Das ist Unsinn. Das verweise ich in das Reich der Böswilligkeit oder in das Reich der Fantasie.

Wie sieht die Raiffeisen Bank International in fünf Jahren aus?

Sie wird ein kräftiges Unternehmen sein, das die gleichen geografischen Schwerpunkte hat. Wir werden die zusätzlichen Kapazitäten in den Wachstumsregionen Fernostasiens einsetzen.

Sie wollen auch China erobern?

Nein, aber wir sind schon jetzt als einzige österreichische Bank in Fernostasien vertreten. Wir haben in China fünf Filialen und eine große Niederlassung in Singapur. Unser Ziel wird es sein, die beiden Wachstumsregionen Osteuropa und Asien stärker zu verkoppeln.

Welches Geschäftsvolumen peilen Sie in China an?

Ich möchte momentan keine genaue Prognose dazu abgeben.

Werden Sie in fünf Jahren noch an der Spitze stehen?

Ich bin 65, ich bin gebeten worden, in einem schwierigen wirtschaftlichen Umfeld weiterzumachen.
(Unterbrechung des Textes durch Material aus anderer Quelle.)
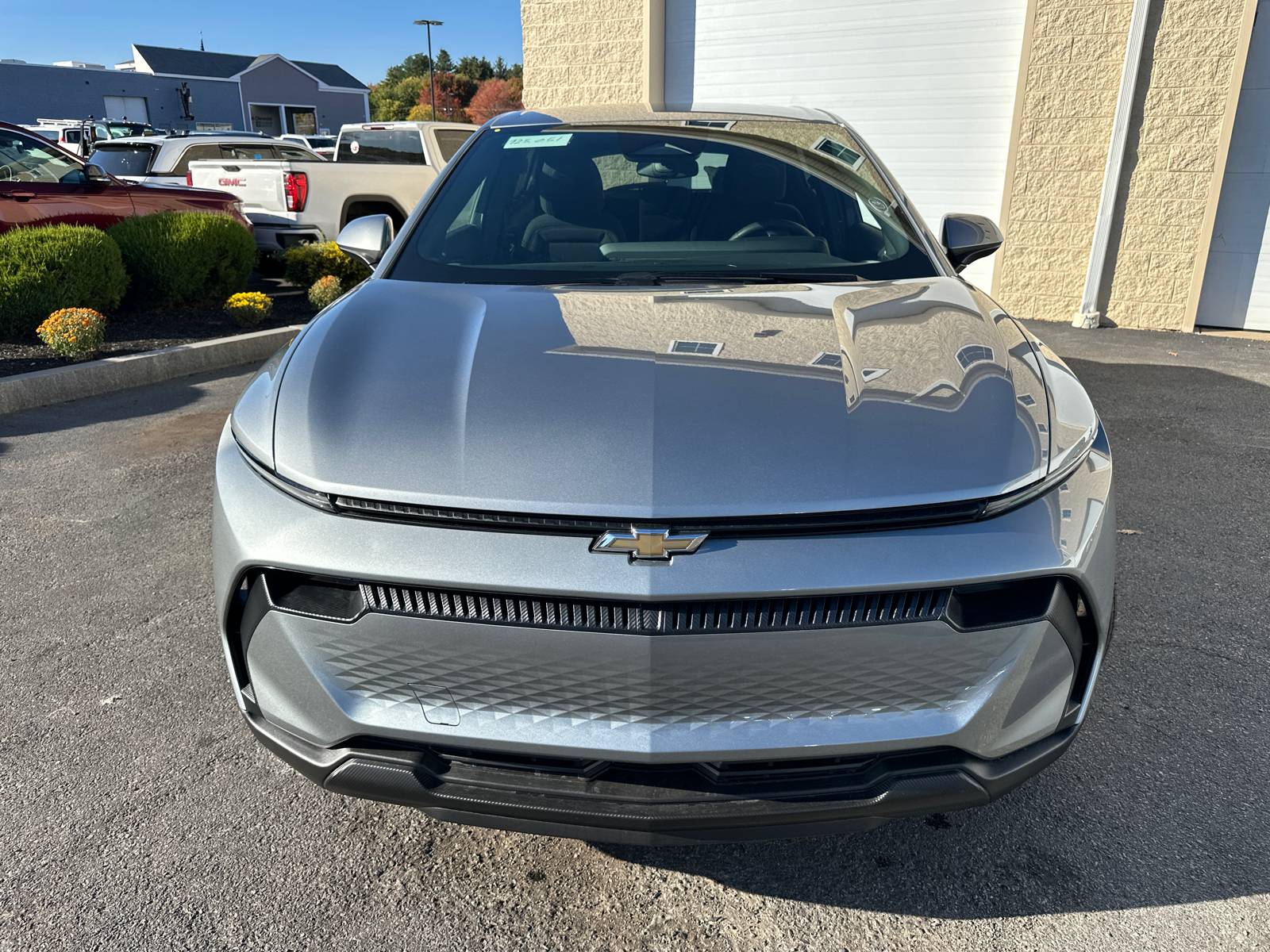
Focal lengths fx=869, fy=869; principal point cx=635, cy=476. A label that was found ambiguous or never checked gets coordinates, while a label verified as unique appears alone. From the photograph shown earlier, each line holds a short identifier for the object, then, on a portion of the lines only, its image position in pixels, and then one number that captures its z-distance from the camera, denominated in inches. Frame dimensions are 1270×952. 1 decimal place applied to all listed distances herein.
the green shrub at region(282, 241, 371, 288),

Und wenn wir die ruhigen Gewässer erreicht haben, werde ich mich zurückziehen. Mein Vertrag läuft bis 2015.

Gibt es schon einen Nachfolger?

Das obliegt den Aktionären. Aber ich habe jemanden im Auge, der dieses Schiff sofort übernehmen kann, wenn mir ein Ziegelstein auf den Kopf fällt. Mehr möchte ich dazu nicht sagen.

Die FMA ermittelt gegen Sie wegen eines Serbien-Geschäfts, das von der Hypo Alpe Adria finanziert wurde und über Zypern gelaufen sein soll.

Ich gebe zu dieser Sache keinen Kommentar ab.

Dann grundsätzlich: Sind die Vorschriften über die Privatgeschäfte von Bankvorständen zu lasch?

Es gibt explizite Regeln. Diese beinhalten die Genehmigung von Privattransaktionen, insbesondere für leitende Mitarbeiter. Sie betreffen auch die Genehmigung von Krediten. Es ist nicht notwendig, diese zu verbreitern.

Auf einen Blick

Herbert Stepic ist Vorstandsvorsitzender der Raiffeisen Bank International, eines der führenden Finanzinstitute in Österreich und in Zentral- und Osteuropa. Stepic arbeitet seit 1973 für Raiffeisen. In den ersten Jahren baute er die Abteilung für den Außenhandel auf. 1987 wurde er Vorstand der RZB. Stepic war der erste Banker Österreichs, der die Wachstumschancen in Osteuropa erkannt hat und dort Tochterbanken gründete.